▶ [PROBLEM TO SOLVE]: The following data is to be repeated exactly, its pictures excluded.

▶ [COLLECTED DATA]:
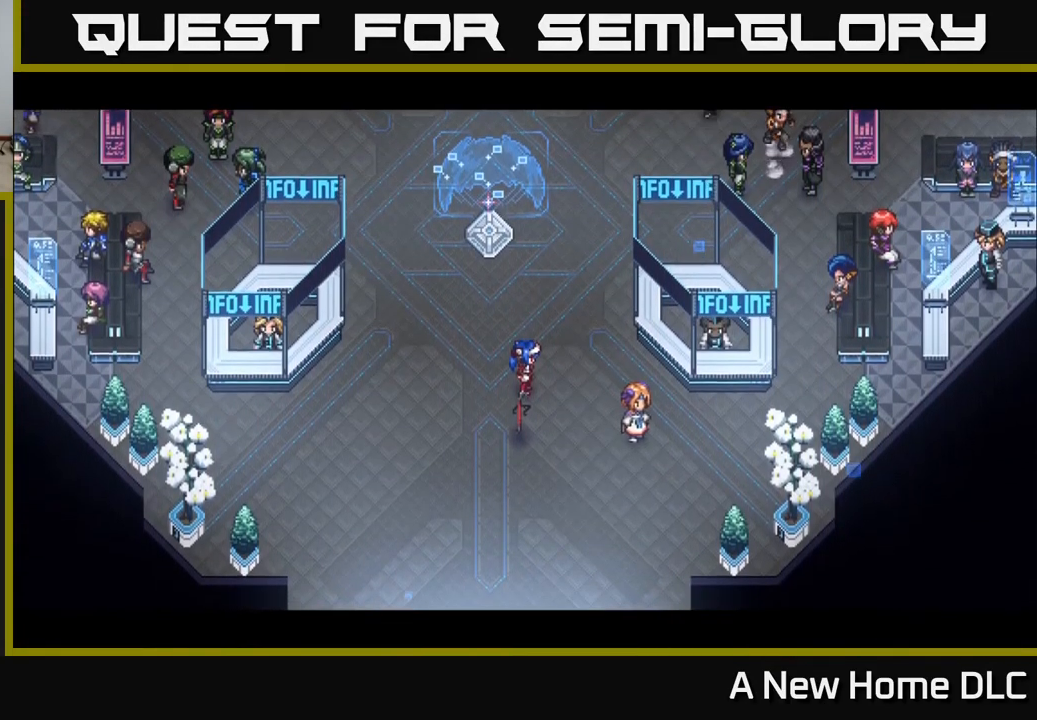
{"buttons": [], "left_stick": "right", "right_stick": "center", "events": [[317, "left_stick", "right"]]}
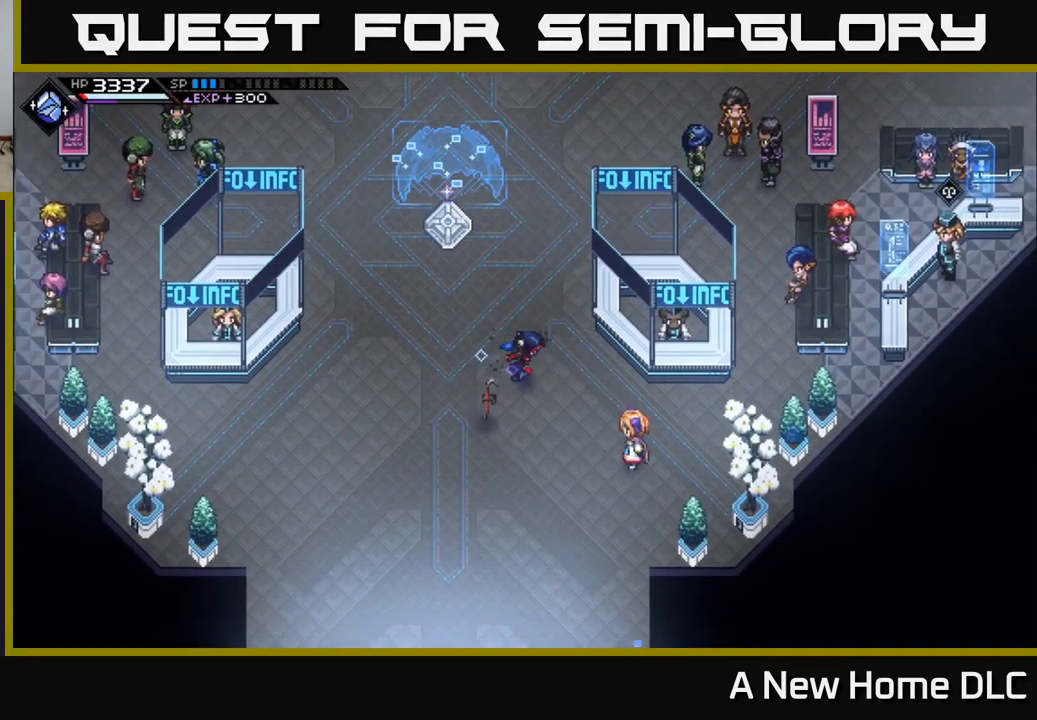
{"buttons": [], "left_stick": "center", "right_stick": "center", "events": [[117, "left_stick", "center"]]}
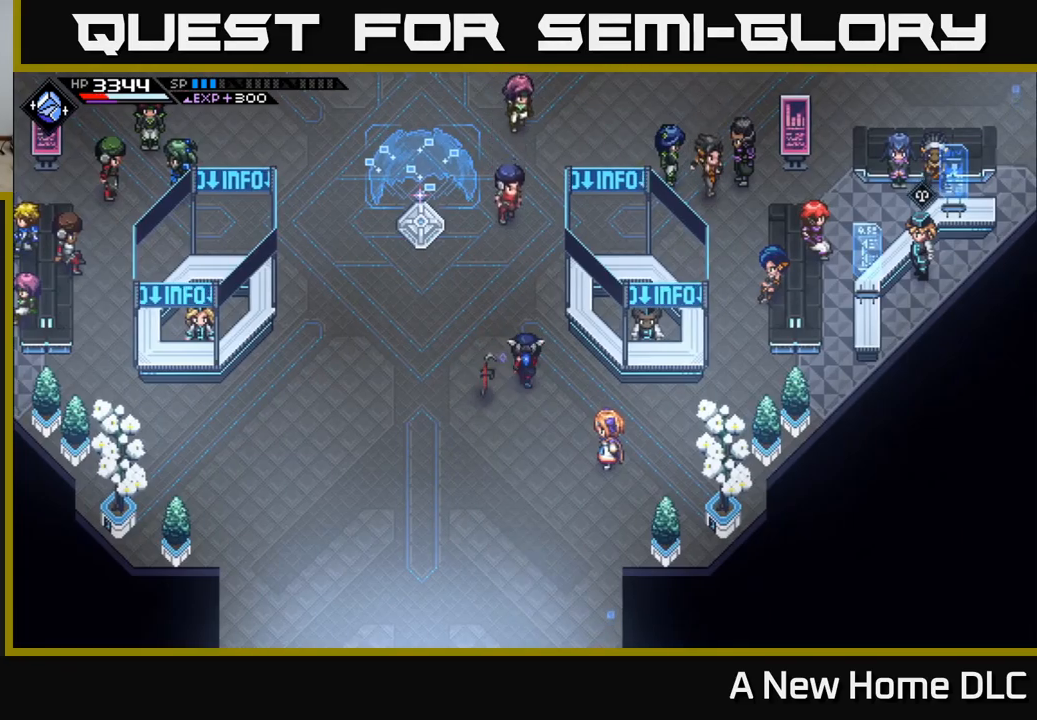
{"buttons": [], "left_stick": "up", "right_stick": "center", "events": [[50, "left_stick", "up"]]}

▶ [SOLUTION FOR THIS EXERCISE]:
{"buttons": [], "left_stick": "right", "right_stick": "center", "events": [[317, "left_stick", "right"]]}
{"buttons": [], "left_stick": "center", "right_stick": "center", "events": [[117, "left_stick", "center"]]}
{"buttons": [], "left_stick": "up", "right_stick": "center", "events": [[50, "left_stick", "up"]]}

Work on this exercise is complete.